Flight through Southern Europe, and especially once you hit Africa, can be made difficult by the fuel situation. Avgas is not available in many locations; just 6 or 7 airports in Greece stock it, and 2 in Egypt. A number of these airports require prior permission to visit, and in Egypt you really need a handling agent to assist you at the airport, not to mention ensure that unscrupulous officials don’t charge you higher than normal fees! For flight in Egypt and Sudan you need special permits for each flight; in Egypt this was arranged by our handling agents. In Sudan, we had to arrange even more; Wadi Halfa is not an international airport, and therefore customs and immigration had to be specially arranged in addition to the permit. This was done by Prepare2Go.
The visa requirements should be carefully checked before travelling outside of Europe. Being a British citizen I am able to acquire a visa on arrival in Egypt; and a useful rule in Sudan is that aircraft crew do not require a visa if staying for less than 72 hours.
I elected to book hotels online in advance. I found hotels by looking on google maps, or by using a site such as hotels.com. I would check both the hotel website and the booking websites that I found them through in order to find the best rated and, more importantly, the most favourable cancellation policies! In most locations I was able to book hotels that allowed you to cancel before the afternoon of the day of arrival for no charge; ideal for the weather-dependent pilot.

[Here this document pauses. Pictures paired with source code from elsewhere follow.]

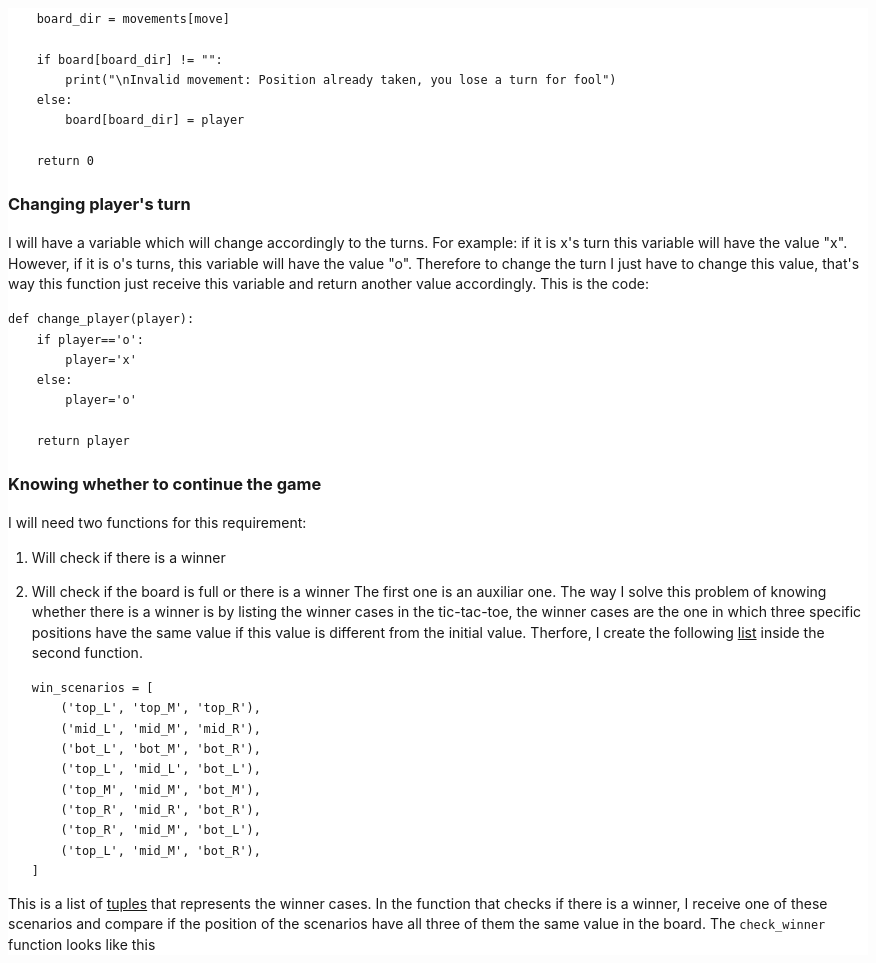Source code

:         board_dir = movements[move]
    
        if board[board_dir] != "":
            print("\nInvalid movement: Position already taken, you lose a turn for fool")
        else:
            board[board_dir] = player
    
        return 0


<a id="orgc4218ea"></a>

### Changing player's turn

I will have a variable which will change accordingly to the turns. For example: if it is x's turn this variable will have the value "x". However, if it is o's turns, this variable will have the value "o". Therefore to change the turn I just have to change this value, that's way this function just receive this variable and return another value accordingly. This is the code:

    def change_player(player):
        if player=='o':
            player='x'
        else:
            player='o'
    
        return player


<a id="org006a75f"></a>

### Knowing whether to continue the game

I will need two functions for this requirement:

1.  Will check if there is a winner
2.  Will check if the board is full or there is a winner
    The first one is an auxiliar one. The way I solve this problem of knowing whether there is a winner is by listing the winner cases in the tic-tac-toe, the winner cases are the one in which three specific positions have the same value if this value is different from the initial value. Therfore, I create the following [list](20250111131854-python_list.md)  inside the second function.
    
        win_scenarios = [
            ('top_L', 'top_M', 'top_R'),
            ('mid_L', 'mid_M', 'mid_R'),
            ('bot_L', 'bot_M', 'bot_R'),
            ('top_L', 'mid_L', 'bot_L'),
            ('top_M', 'mid_M', 'bot_M'), 
            ('top_R', 'mid_R', 'bot_R'),
            ('top_R', 'mid_M', 'bot_L'),
            ('top_L', 'mid_M', 'bot_R'),
        ]

This is a list of [tuples](20250114030727-python_tuples.md) that represents the winner cases. In the function that checks if there is a winner, I receive one of these scenarios and compare if the position of the scenarios have all three of them the same value in the board.
The `check_winner` function looks like this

Before the flight, I ensured that all required equipment was available, and purchased some new gear. VFR charts were not available for Greece, Egypt, or Sudan, so I acquired some ONC charts, and also IFR charts for these areas. Navigation would be done using these charts, the Garmin 430 GPS in the aircraft, and my portable Garmin GPSMAP 296. In addition to these items, we would be carrying a hand-held VHF radio for emergencies, as well as a Personal Locator Beacon (PLB). A PLB can be activated in event of an accident and broadcasts a GPS-derived location and distress call via satellite to the emergency services.

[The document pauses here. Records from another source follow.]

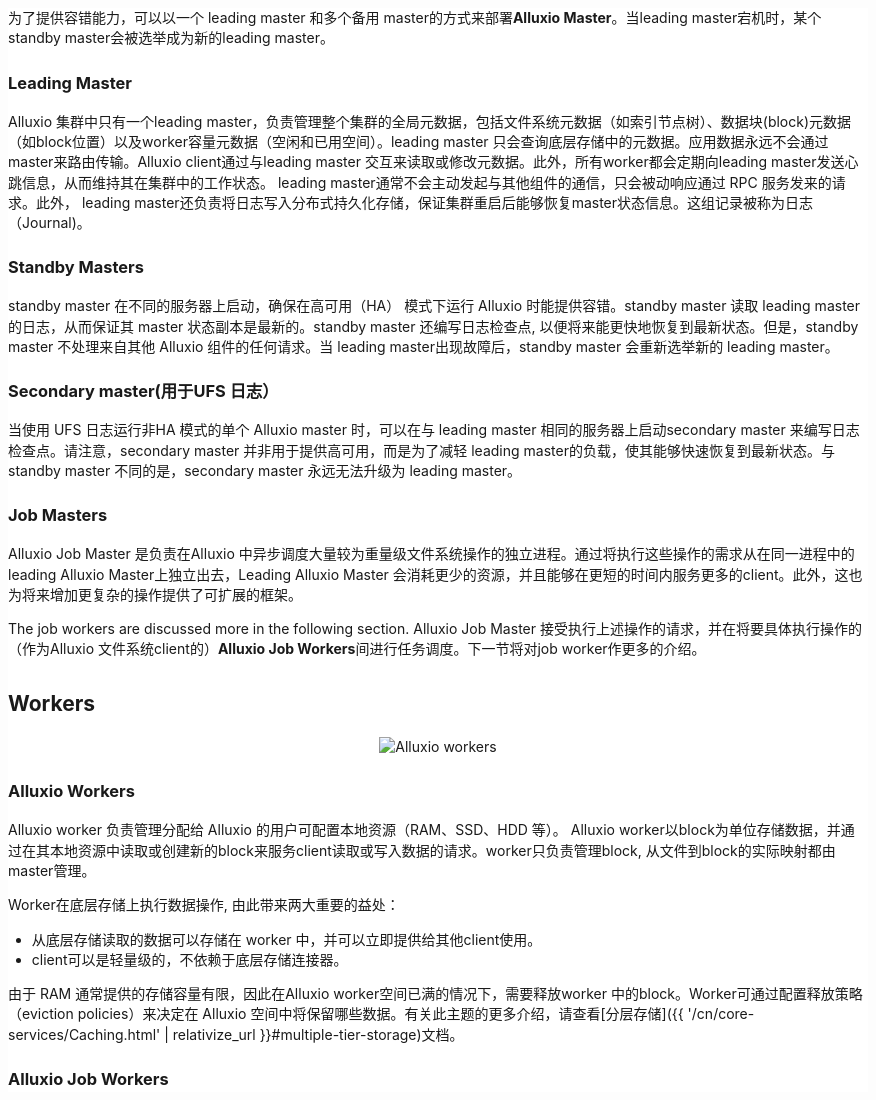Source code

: 为了提供容错能力，可以以一个 leading master 和多个备用 master的方式来部署**Alluxio Master**。当leading master宕机时，某个standby master会被选举成为新的leading master。

### Leading Master

Alluxio 集群中只有一个leading master，负责管理整个集群的全局元数据，包括文件系统元数据（如索引节点树）、数据块(block)元数据（如block位置）以及worker容量元数据（空闲和已用空间）。leading master 只会查询底层存储中的元数据。应用数据永远不会通过 master来路由传输。Alluxio client通过与leading master 交互来读取或修改元数据。此外，所有worker都会定期向leading master发送心跳信息，从而维持其在集群中的工作状态。 leading  master通常不会主动发起与其他组件的通信，只会被动响应通过 RPC 服务发来的请求。此外， leading  master还负责将日志写入分布式持久化存储，保证集群重启后能够恢复master状态信息。这组记录被称为日志（Journal)。

### Standby Masters

standby master 在不同的服务器上启动，确保在高可用（HA） 模式下运行 Alluxio 时能提供容错。standby master 读取 leading master 的日志，从而保证其 master 状态副本是最新的。standby master 还编写日志检查点, 以便将来能更快地恢复到最新状态。但是，standby master 不处理来自其他 Alluxio 组件的任何请求。当 leading master出现故障后，standby master 会重新选举新的 leading master。

### Secondary master(用于UFS 日志）

当使用 UFS 日志运行非HA 模式的单个 Alluxio master 时，可以在与 leading master 相同的服务器上启动secondary master 来编写日志检查点。请注意，secondary master 并非用于提供高可用，而是为了减轻 leading master的负载，使其能够快速恢复到最新状态。与standby master 不同的是，secondary master 永远无法升级为 leading master。

### Job Masters

Alluxio Job Master 是负责在Alluxio 中异步调度大量较为重量级文件系统操作的独立进程。通过将执行这些操作的需求从在同一进程中的leading Alluxio Master上独立出去，Leading Alluxio Master 会消耗更少的资源，并且能够在更短的时间内服务更多的client。此外，这也为将来增加更复杂的操作提供了可扩展的框架。

The job workers are discussed more in the following section.
Alluxio Job Master 接受执行上述操作的请求，并在将要具体执行操作的（作为Alluxio 文件系统client的）**Alluxio Job Workers**间进行任务调度。下一节将对job worker作更多的介绍。

## Workers

<p align="center">
<img style=" width: 75%;" src="{{ '/img/architecture-worker-docs.png' | relativize_url }}" alt="Alluxio workers"/>
</p>

### Alluxio Workers

Alluxio worker 负责管理分配给 Alluxio 的用户可配置本地资源（RAM、SSD、HDD 等）。 Alluxio worker以block为单位存储数据，并通过在其本地资源中读取或创建新的block来服务client读取或写入数据的请求。worker只负责管理block, 从文件到block的实际映射都由master管理。

Worker在底层存储上执行数据操作, 由此带来两大重要的益处：

* 从底层存储读取的数据可以存储在 worker 中，并可以立即提供给其他client使用。
* client可以是轻量级的，不依赖于底层存储连接器。

由于 RAM 通常提供的存储容量有限，因此在Alluxio worker空间已满的情况下，需要释放worker 中的block。Worker可通过配置释放策略（eviction  policies）来决定在 Alluxio 空间中将保留哪些数据。有关此主题的更多介绍，请查看[分层存储]({{ '/cn/core-services/Caching.html' | relativize_url }}#multiple-tier-storage)文档。

### Alluxio Job Workers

As we would be flying over a lot of water, some specialist survival gear was required. For the flight from the UK to Rotterdam I elected to wear my dry suit. The rest of the time, as we’d be over the relatively warm Mediteranean sea, we elected to do without dry suits, and carry life jackets and a life raft, as well as a floating “ditching grab bag” that emergency gear could be packed into and easily taken with us out of the aircraft should the worst occur. Additional safety gear included a lot of fresh water, high-energy food, and chocolate brownies!

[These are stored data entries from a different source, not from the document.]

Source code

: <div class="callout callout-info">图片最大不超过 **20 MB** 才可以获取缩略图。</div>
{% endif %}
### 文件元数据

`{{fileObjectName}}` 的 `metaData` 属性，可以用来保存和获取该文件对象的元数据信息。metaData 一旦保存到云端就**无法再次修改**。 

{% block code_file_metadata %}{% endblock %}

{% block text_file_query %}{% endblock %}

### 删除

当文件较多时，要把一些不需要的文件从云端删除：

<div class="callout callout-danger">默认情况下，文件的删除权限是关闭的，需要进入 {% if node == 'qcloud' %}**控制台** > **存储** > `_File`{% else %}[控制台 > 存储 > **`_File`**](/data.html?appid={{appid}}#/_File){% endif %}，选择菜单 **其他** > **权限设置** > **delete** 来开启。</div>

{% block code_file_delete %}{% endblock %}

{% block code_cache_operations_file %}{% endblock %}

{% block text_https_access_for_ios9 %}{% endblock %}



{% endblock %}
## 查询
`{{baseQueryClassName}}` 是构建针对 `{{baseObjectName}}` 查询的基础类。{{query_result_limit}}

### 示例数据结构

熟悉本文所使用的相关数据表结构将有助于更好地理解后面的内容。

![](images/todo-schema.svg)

10 days before departure, the aircraft was airworthy and I traveled to the UK to fly it. I flew with an instructor, who pointed out some of the peculiarities of the aircraft, and then flew with the owner to a fly-in event an hour away. In total, I flew 3.5 hours in very windy conditions, which was invaluable in becoming comfortable with the aircraft, and well worth doing, even though it was not technically required by the law, or by the insurance.